Etihad Airways likes to keep its A380 passengers as comfortable as possible. From the revolutionary Residence multi-room private quite on board to the new Etihad Economy Space offering the carrier delivers choices for passengers willing to pay a little (or LOT!) more to be comfortable on board. The new Economy Space option delivers extra leg room for economy class passengers at a relatively low price. All ten of the A380s will carry the new product by December 2018 according to the company.
The retrofit includes removing one row of seats from the forward-most zone of the A380 lower deck. The other eight rows in that section will be rearranged to offer up to 36″ of pitch for passengers.
We recognise that no two travellers are alike, and today’s customers demand more choice and personalisation during their travels. In response to the popularity and demand for extra legroom seats, we have reconfigured our Economy cabin to allow travellers to enhance their overall travel experience. While many airlines have been squeezing more seats into economy class, we continue to focus on providing our guests with exceptional products and services that meet and exceed the demands and budgets of different types of travellers. – Jamal Ahmed Al Awadhi, Etihad Airways Head of Guest Experience
The Etihad Economy Space seating option does not change any other aspects of the on-board service. The IFE and dining service for Economy Space passengers remains the same as for other economy class guests.
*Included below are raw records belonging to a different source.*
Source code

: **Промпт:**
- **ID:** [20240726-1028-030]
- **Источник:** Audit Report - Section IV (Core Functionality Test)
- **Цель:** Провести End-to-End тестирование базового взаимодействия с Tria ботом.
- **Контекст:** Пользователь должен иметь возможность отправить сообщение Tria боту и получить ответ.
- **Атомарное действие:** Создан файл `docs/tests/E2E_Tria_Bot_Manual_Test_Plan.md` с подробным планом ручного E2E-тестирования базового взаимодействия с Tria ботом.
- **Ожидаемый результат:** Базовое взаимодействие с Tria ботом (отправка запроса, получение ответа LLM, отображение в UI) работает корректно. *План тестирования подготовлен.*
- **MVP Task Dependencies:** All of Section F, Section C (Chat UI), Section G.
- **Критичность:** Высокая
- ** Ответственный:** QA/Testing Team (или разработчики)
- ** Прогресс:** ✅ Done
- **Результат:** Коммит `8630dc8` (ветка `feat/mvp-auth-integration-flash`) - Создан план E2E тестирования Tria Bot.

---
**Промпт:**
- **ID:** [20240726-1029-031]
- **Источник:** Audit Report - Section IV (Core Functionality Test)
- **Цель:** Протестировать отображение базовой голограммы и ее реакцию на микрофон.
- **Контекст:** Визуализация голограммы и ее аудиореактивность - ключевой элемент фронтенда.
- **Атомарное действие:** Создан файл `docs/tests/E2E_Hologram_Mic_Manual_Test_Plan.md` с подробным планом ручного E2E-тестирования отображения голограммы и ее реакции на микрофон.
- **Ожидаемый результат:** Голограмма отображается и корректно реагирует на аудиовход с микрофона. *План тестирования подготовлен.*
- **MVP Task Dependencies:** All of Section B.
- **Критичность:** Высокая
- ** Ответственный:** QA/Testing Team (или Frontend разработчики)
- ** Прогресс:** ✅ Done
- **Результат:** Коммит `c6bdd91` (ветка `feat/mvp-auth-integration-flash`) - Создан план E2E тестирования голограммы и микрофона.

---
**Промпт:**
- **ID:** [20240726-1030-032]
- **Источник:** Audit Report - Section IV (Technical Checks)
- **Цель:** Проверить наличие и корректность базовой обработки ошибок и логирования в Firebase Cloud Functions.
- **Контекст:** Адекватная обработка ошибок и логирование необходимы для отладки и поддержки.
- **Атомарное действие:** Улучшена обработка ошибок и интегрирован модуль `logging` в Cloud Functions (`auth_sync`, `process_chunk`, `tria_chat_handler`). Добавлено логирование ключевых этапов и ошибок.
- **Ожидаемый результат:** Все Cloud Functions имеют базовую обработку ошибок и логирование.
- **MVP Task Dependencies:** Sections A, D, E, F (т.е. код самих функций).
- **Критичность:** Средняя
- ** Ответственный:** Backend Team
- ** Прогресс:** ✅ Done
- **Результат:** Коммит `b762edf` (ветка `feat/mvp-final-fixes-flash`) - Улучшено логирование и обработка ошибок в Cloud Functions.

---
Access to Etihad’s Economy Space legroom seat priced at $180 on an upcoming New York City-Abu Dhabi flight, compared to $35-40 for most other advance seat selection options. The up-charge is similar for flights to Sydney. On shorter flights between Abu Dhabi and Europe the cost differential drops to around $95. The $10-15/hour price point matches what several other airlines offer for similar products.
For Etihad the move addresses multiple challenges. It allows the carrier to inexpensively add more spacious seating on board. It comes at a far lower cost than a proper premium economy cabin. It also does not command the same fare premium. It increases revenue opportunity with minimal risk. Odds that those ten seats would sell given historical load factors. The potential for up to $10,000 in extra ancillary revenue per flight could help the carrier as it struggles financially. Similarly, reducing the number of seats on board also helps the airline’s ability to push up fares a tiny bit as it reduces inventory in some markets. This change is not going to dramatically change the carrier’s finances, but it is a small step in the right direction.
Of course, demand from passengers for a proper premium economy cabin remains strong. Qatar Airways remains steadfast in opposing such a shift. Emirates plans to launch its version of premium economy on the A380s due in the 2020 time frame. Other carriers continue to grow premium economy offerings as well.
Given Etihad’s precarious financial positioning a major investment in a true premium economy remains unlikely. The Economy Space offering describes exactly what it delivers – space – in the name and does not confuse that issue.